## Data provided
★ ★ ★

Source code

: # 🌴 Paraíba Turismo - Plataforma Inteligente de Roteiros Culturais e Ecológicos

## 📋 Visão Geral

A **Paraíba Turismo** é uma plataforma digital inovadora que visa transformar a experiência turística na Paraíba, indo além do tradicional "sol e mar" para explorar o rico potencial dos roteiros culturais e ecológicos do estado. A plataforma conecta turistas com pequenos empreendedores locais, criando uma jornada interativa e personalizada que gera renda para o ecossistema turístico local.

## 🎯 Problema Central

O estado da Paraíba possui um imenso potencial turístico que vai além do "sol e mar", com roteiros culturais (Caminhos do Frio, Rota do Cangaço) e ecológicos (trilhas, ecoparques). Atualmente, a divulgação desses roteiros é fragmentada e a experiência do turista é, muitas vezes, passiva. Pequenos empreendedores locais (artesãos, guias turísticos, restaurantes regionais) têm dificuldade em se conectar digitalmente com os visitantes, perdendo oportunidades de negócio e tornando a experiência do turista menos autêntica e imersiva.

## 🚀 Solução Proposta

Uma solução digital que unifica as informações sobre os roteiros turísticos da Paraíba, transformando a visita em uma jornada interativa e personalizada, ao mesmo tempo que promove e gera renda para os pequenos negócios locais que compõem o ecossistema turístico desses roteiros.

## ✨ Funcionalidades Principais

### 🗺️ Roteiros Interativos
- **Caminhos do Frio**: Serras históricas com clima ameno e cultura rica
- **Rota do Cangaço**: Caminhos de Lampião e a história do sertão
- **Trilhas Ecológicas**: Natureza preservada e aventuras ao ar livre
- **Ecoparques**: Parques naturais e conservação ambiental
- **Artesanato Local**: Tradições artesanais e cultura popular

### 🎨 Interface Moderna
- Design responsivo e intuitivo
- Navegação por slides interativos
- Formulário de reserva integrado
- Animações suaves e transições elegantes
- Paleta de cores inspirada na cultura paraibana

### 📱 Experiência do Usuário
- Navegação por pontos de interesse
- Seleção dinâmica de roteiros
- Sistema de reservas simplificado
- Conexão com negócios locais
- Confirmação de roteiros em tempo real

★ ★ ★

## Work order
Every entry must be set down exactly, with nothing left out.

## The completed task
Source code

: # 🌴 Paraíba Turismo - Plataforma Inteligente de Roteiros Culturais e Ecológicos

## 📋 Visão Geral

A **Paraíba Turismo** é uma plataforma digital inovadora que visa transformar a experiência turística na Paraíba, indo além do tradicional "sol e mar" para explorar o rico potencial dos roteiros culturais e ecológicos do estado. A plataforma conecta turistas com pequenos empreendedores locais, criando uma jornada interativa e personalizada que gera renda para o ecossistema turístico local.

## 🎯 Problema Central

O estado da Paraíba possui um imenso potencial turístico que vai além do "sol e mar", com roteiros culturais (Caminhos do Frio, Rota do Cangaço) e ecológicos (trilhas, ecoparques). Atualmente, a divulgação desses roteiros é fragmentada e a experiência do turista é, muitas vezes, passiva. Pequenos empreendedores locais (artesãos, guias turísticos, restaurantes regionais) têm dificuldade em se conectar digitalmente com os visitantes, perdendo oportunidades de negócio e tornando a experiência do turista menos autêntica e imersiva.

## 🚀 Solução Proposta

Uma solução digital que unifica as informações sobre os roteiros turísticos da Paraíba, transformando a visita em uma jornada interativa e personalizada, ao mesmo tempo que promove e gera renda para os pequenos negócios locais que compõem o ecossistema turístico desses roteiros.

## ✨ Funcionalidades Principais

### 🗺️ Roteiros Interativos
- **Caminhos do Frio**: Serras históricas com clima ameno e cultura rica
- **Rota do Cangaço**: Caminhos de Lampião e a história do sertão
- **Trilhas Ecológicas**: Natureza preservada e aventuras ao ar livre
- **Ecoparques**: Parques naturais e conservação ambiental
- **Artesanato Local**: Tradições artesanais e cultura popular

### 🎨 Interface Moderna
- Design responsivo e intuitivo
- Navegação por slides interativos
- Formulário de reserva integrado
- Animações suaves e transições elegantes
- Paleta de cores inspirada na cultura paraibana

### 📱 Experiência do Usuário
- Navegação por pontos de interesse
- Seleção dinâmica de roteiros
- Sistema de reservas simplificado
- Conexão com negócios locais
- Confirmação de roteiros em tempo real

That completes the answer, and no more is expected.